# DEPENDENCIES
import time
import pickle
from typing import Any
from typing import List
from typing import Dict
from pathlib import Path
from typing import Tuple
from typing import Optional
from config.settings import get_settings
from config.logging_config import get_logger
from utils.error_handler import handle_errors
from utils.error_handler import IndexingError
from vector_store.index_persister import get_index_persister


# Setup Settings and Logging
settings = get_settings()
logger   = get_logger(__name__)

try:
    from rank_bm25 import BM25Okapi
    BM25_AVAILABLE = True

except ImportError:
    BM25_AVAILABLE = False
    logger.warning("rank_bm25 not available, BM25 indexing disabled")


class BM25Index:
    """
    BM25 keyword search index: Provides traditional keyword-based search as complement to vector search: Implements probabilistic relevance scoring for text retrieval
    """
    def __init__(self):
        """
        Initialize BM25 index
        """
        self.logger = logger
        
        if not BM25_AVAILABLE:
            self.logger.warning("BM25 indexing disabled - install rank_bm25")
            self.bm25      = None
            self.chunk_ids = []
            return
        
        # BM25 configuration (from project document)
        self.k1             = settings.BM25_K1      # Term saturation parameter
        self.b              = settings.BM25_B       # Length normalization parameter
        
        # Index components
        self.bm25           = None
        self.chunk_ids      = list()
        self.vocabulary     = set()
        self.index_metadata = dict()
        
        # Initialize persister
        self.persister      = get_index_persister()
        
        # Statistics
        self.search_count   = 0
        self.build_count    = 0
        
        self.logger.info(f"Initialized BM25Index: k1={self.k1}, b={self.b}")
    

    @handle_errors(error_type = IndexingError, log_error = True, reraise = True)
    def build_index(self, texts: List[str], chunk_ids: List[str], rebuild: bool = False) -> dict:
        """
        Build BM25 index from texts
        
        Arguments:
        ----------
            texts     { list } : List of text documents
            
            chunk_ids { list } : Corresponding chunk IDs
            
            rebuild   { bool } : Whether to rebuild existing index
        
        Returns:
        --------
               { dict }        : Build statistics
        """
        if not BM25_AVAILABLE:
            raise IndexingError("BM25 not available - install rank_bm25 package")
        
        if (len(texts) != len(chunk_ids)):
            raise IndexingError(f"Texts count {len(texts)} doesn't match chunk IDs count {len(chunk_ids)}")
        
        if (self.bm25 is not None) and (not rebuild):
            self.logger.info("BM25 index already exists, use rebuild=True to rebuild")
            return self.get_index_stats()
        
        self.logger.info(f"Building BM25 index for {len(texts)} documents")
        
        start_time        = time.time()
        
        # Tokenize texts
        tokenized_texts   = [self._tokenize_text(text) for text in texts]
        
        # Build BM25 index
        self.bm25         = BM25Okapi(tokenized_texts, 
                                      k1 = self.k1, 
                                      b  = self.b,
                                     )
        
        # Update instance state
        self.chunk_ids    = chunk_ids
        self.build_count += 1
        
        # Build vocabulary
        self.vocabulary   = set()

#### Requests:
[A] Quote the stretch of the BM25 index code from "self.logger = logger" through "(from project document)".
[B] Pick up the BM25 index code after its final line and keep writing it.

#### Dataset excerpt:
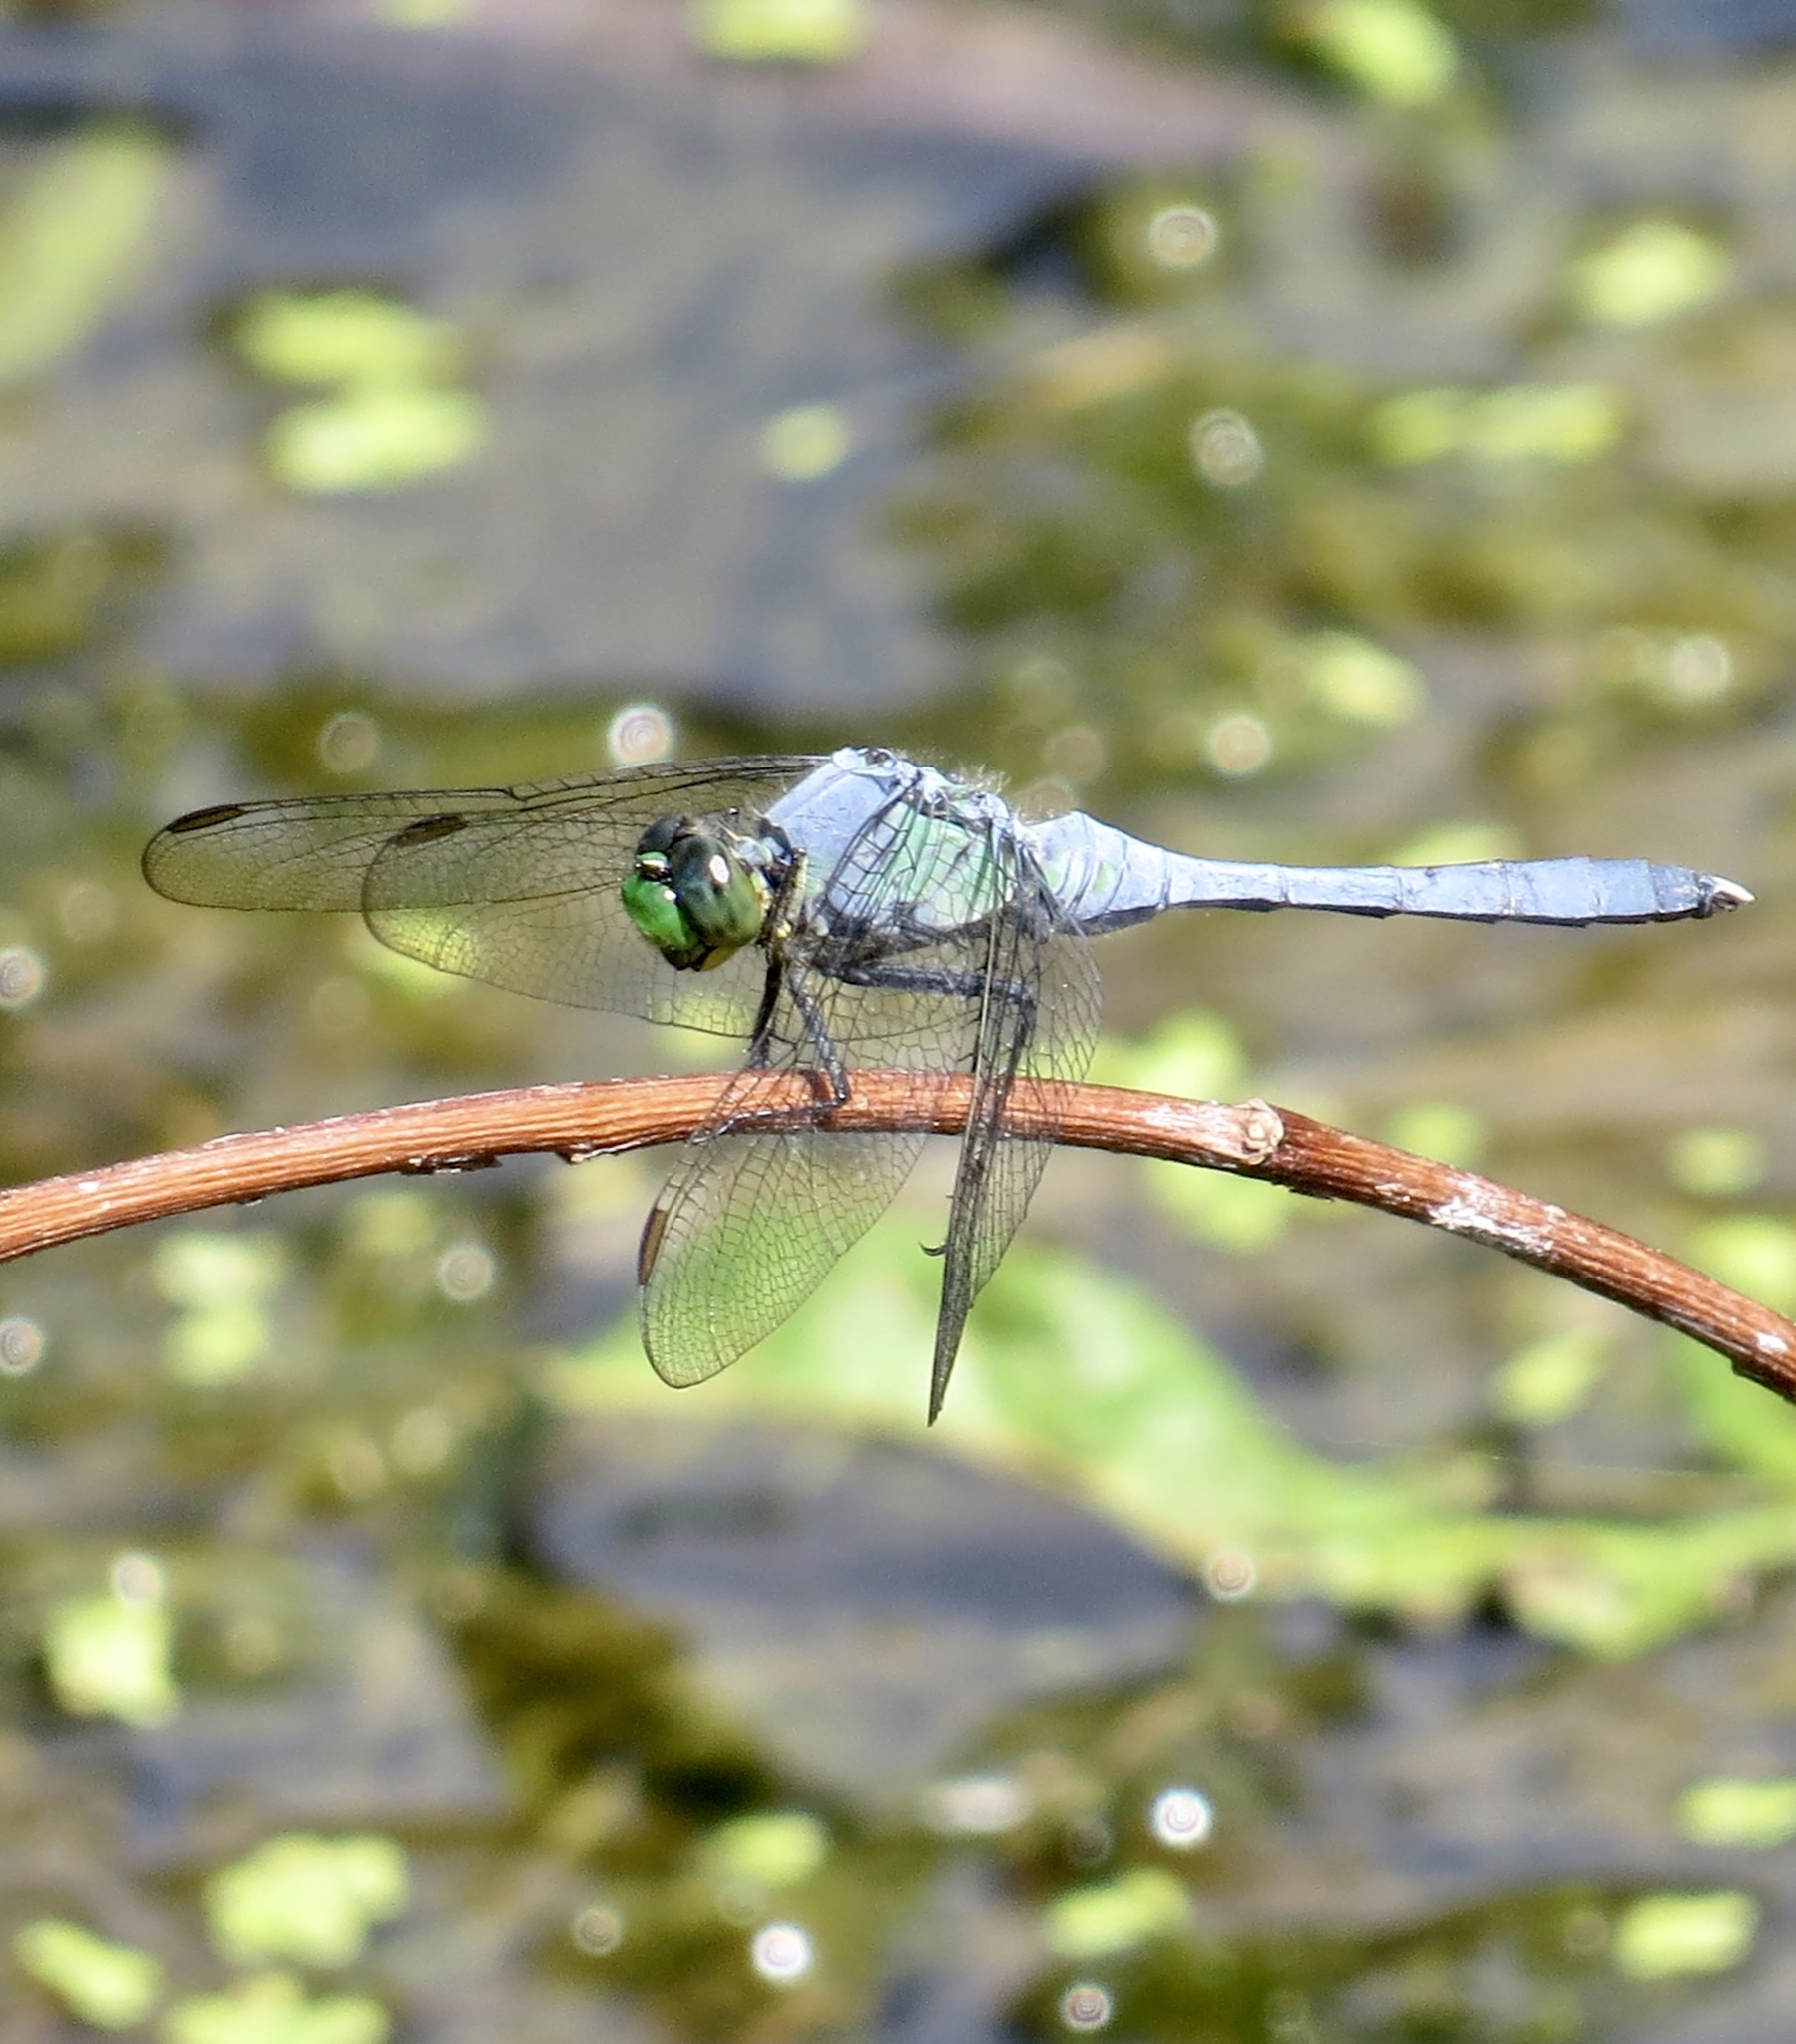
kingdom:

#### Exercise answers:
[A]
self.logger = logger
        
        if not BM25_AVAILABLE:
            self.logger.warning("BM25 indexing disabled - install rank_bm25")
            self.bm25      = None
            self.chunk_ids = []
            return
        
        # BM25 configuration (from project document)

[B]
        for tokens in tokenized_texts:
            self.vocabulary.update(tokens)
        
        build_time        = time.time() - start_time
        
        # Save to disk
        metadata          = {"build_time"      : build_time,
                             "document_count"  : len(chunk_ids),
                             "vocabulary_size" : len(self.vocabulary),
                             "parameters"      : {"k1": self.k1, "b": self.b},
                            }
          
        self.persister.save_bm25_index(self.bm25, chunk_ids, metadata)
        
        stats = {"documents"            : len(chunk_ids),
                 "build_time_seconds"   : build_time,
                 "vocabulary_size"      : len(self.vocabulary),
                 "documents_per_second" : len(chunk_ids) / build_time if build_time > 0 else 0,
                 "parameters"           : {"k1": self.k1, "b": self.b},
                }
        
        self.logger.info(f"BM25 index built: {len(chunk_ids)} documents in {build_time:.2f}s")
        
        return stats
    

    def _tokenize_text(self, text: str) -> List[str]:
        """
        Tokenize text for BM25 indexing
        
        Arguments:
        ----------
            text { str } : Input text
        
        Returns:
        --------
               { list }  : List of tokens
        """
        # Simple tokenization: lowercase, split, remove short tokens
        tokens          = text.lower().split()
        
        # Filter tokens
        filtered_tokens = list()
        
        for token in tokens:
            # Remove punctuation and short tokens
            token = ''.join(char for char in token if char.isalnum())
            
            # Reasonable token length
            if ((len(token) >= 2) and (len(token) <= 50)):  
                filtered_tokens.append(token)
        
        return filtered_tokens
    

    @handle_errors(error_type = IndexingError, log_error = True, reraise = True)
    def add_to_index(self, texts: List[str], chunk_ids: List[str]) -> dict:
        """
        Add new documents to existing index
        
        Arguments:
        ----------
            texts     { list } : New text documents
            
            chunk_ids { list } : New chunk IDs
        
        Returns:
        --------
               { dict }        : Add operation statistics
        """
        if not BM25_AVAILABLE:
            raise IndexingError("BM25 not available")
        
        if self.bm25 is None:
            raise IndexingError("No BM25 index exists. Build index first.")
        
        if (len(texts) != len(chunk_ids)):
            raise IndexingError(f"Texts count {len(texts)} doesn't match chunk IDs count {len(chunk_ids)}")
        
        self.logger.info(f"Adding {len(chunk_ids)} documents to BM25 index")
        
        start_time          = time.time()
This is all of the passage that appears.